◆ **YOUR OBJECTIVE**
Arrange the data below, from its first line through the line containing "What is the total value across all series at Feb?", as a JSON list of strings, one string per line. Include both of those lines and omit blank lines.
[SUPPLIED MATERIAL Boundary: Start]
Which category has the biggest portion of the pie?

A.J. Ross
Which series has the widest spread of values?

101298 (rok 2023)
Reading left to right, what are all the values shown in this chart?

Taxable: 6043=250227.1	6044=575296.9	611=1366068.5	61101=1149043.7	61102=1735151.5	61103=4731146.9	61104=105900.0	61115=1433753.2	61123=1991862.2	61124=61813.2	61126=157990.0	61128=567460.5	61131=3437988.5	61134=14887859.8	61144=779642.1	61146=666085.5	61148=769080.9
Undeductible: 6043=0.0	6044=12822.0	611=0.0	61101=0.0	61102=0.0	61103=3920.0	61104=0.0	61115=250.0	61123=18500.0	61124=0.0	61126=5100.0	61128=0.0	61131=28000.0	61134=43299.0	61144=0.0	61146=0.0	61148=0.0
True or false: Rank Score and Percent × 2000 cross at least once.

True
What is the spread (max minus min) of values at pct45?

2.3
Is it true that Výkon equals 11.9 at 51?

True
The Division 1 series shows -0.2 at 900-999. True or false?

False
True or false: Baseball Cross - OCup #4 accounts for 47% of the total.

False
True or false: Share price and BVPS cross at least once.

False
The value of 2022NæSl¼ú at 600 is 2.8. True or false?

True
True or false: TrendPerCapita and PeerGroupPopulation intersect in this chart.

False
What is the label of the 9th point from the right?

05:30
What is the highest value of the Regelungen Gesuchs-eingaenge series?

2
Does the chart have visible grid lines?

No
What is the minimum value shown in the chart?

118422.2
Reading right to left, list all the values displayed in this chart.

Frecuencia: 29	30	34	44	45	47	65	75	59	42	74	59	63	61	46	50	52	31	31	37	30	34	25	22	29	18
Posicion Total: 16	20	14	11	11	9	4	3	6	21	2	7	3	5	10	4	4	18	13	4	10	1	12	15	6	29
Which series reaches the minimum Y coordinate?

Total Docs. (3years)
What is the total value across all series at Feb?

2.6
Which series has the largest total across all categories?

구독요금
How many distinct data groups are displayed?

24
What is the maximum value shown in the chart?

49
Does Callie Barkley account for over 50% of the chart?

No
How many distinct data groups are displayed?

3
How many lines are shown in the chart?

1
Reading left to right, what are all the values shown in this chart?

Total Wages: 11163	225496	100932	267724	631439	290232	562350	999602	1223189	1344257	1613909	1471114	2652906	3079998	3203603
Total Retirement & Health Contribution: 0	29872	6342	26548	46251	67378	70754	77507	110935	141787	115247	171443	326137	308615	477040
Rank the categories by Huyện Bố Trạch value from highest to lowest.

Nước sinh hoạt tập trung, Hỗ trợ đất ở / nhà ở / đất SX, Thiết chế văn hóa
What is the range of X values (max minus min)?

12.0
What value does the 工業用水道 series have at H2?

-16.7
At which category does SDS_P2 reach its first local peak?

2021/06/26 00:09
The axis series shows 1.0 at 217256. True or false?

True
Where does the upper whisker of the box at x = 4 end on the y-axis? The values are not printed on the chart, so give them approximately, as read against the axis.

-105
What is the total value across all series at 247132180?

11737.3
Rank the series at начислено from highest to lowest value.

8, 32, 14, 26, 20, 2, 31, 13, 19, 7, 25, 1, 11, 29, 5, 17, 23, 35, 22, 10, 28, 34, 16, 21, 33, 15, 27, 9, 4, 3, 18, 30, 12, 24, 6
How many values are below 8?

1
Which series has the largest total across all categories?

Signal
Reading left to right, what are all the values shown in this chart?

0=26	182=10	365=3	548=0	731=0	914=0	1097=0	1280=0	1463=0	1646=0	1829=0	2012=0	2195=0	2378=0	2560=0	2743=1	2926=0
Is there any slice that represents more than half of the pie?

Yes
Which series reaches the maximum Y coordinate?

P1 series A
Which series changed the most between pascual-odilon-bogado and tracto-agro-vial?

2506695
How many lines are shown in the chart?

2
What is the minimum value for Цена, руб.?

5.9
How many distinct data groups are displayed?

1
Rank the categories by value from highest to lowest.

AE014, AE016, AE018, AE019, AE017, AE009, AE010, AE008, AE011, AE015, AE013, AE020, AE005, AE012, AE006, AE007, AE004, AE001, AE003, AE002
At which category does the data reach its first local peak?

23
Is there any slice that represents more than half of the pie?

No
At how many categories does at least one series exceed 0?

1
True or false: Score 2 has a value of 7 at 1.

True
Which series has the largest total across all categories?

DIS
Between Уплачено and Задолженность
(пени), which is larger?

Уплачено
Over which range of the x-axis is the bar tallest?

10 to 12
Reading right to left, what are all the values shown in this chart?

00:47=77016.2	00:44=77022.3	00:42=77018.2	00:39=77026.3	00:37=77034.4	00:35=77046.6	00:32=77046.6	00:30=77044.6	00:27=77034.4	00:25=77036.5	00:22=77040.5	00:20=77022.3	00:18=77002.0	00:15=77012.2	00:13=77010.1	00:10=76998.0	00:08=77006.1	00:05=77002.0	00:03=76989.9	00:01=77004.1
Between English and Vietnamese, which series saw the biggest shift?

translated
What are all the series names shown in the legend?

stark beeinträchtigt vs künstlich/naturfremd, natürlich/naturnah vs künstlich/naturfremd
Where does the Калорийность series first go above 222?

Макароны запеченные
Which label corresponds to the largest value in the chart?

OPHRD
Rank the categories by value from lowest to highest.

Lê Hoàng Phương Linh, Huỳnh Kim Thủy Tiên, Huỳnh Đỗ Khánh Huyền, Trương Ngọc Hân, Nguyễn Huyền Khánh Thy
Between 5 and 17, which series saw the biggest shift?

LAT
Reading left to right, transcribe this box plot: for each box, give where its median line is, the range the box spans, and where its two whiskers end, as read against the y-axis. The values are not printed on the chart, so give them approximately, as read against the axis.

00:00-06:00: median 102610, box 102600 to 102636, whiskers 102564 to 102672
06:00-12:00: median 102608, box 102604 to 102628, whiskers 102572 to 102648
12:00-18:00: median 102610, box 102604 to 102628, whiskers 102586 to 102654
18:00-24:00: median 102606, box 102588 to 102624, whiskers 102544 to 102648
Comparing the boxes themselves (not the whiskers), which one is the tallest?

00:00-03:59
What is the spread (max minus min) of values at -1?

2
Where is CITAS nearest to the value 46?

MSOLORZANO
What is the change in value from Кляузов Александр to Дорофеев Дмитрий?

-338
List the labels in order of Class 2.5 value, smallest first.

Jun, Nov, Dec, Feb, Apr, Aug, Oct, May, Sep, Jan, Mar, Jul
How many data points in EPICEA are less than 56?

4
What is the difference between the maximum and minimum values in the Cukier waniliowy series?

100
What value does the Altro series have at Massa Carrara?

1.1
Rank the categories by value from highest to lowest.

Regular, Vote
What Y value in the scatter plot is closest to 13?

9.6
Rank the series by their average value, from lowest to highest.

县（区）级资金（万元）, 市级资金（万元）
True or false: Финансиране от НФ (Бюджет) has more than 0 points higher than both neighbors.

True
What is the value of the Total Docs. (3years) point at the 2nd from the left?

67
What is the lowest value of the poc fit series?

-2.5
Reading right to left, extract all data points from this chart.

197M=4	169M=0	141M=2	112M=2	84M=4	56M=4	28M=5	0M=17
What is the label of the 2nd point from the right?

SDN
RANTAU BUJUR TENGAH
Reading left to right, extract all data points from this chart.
[SUPPLIED MATERIAL Boundary: End]
◆ **RESULT OF THIS TASK**
[
  "Which category has the biggest portion of the pie?",
  "A.J. Ross",
  "Which series has the widest spread of values?",
  "101298 (rok 2023)",
  "Reading left to right, what are all the values shown in this chart?",
  "Taxable: 6043=250227.1\t6044=575296.9\t611=1366068.5\t61101=1149043.7\t61102=1735151.5\t61103=4731146.9\t61104=105900.0\t61115=1433753.2\t61123=1991862.2\t61124=61813.2\t61126=157990.0\t61128=567460.5\t61131=3437988.5\t61134=14887859.8\t61144=779642.1\t61146=666085.5\t61148=769080.9",
  "Undeductible: 6043=0.0\t6044=12822.0\t611=0.0\t61101=0.0\t61102=0.0\t61103=3920.0\t61104=0.0\t61115=250.0\t61123=18500.0\t61124=0.0\t61126=5100.0\t61128=0.0\t61131=28000.0\t61134=43299.0\t61144=0.0\t61146=0.0\t61148=0.0",
  "True or false: Rank Score and Percent × 2000 cross at least once.",
  "True",
  "What is the spread (max minus min) of values at pct45?",
  "2.3",
  "Is it true that Výkon equals 11.9 at 51?",
  "True",
  "The Division 1 series shows -0.2 at 900-999. True or false?",
  "False",
  "True or false: Baseball Cross - OCup #4 accounts for 47% of the total.",
  "False",
  "True or false: Share price and BVPS cross at least once.",
  "False",
  "The value of 2022NæSl¼ú at 600 is 2.8. True or false?",
  "True",
  "True or false: TrendPerCapita and PeerGroupPopulation intersect in this chart.",
  "False",
  "What is the label of the 9th point from the right?",
  "05:30",
  "What is the highest value of the Regelungen Gesuchs-eingaenge series?",
  "2",
  "Does the chart have visible grid lines?",
  "No",
  "What is the minimum value shown in the chart?",
  "118422.2",
  "Reading right to left, list all the values displayed in this chart.",
  "Frecuencia: 29\t30\t34\t44\t45\t47\t65\t75\t59\t42\t74\t59\t63\t61\t46\t50\t52\t31\t31\t37\t30\t34\t25\t22\t29\t18",
  "Posicion Total: 16\t20\t14\t11\t11\t9\t4\t3\t6\t21\t2\t7\t3\t5\t10\t4\t4\t18\t13\t4\t10\t1\t12\t15\t6\t29",
  "Which series reaches the minimum Y coordinate?",
  "Total Docs. (3years)",
  "What is the total value across all series at Feb?"
]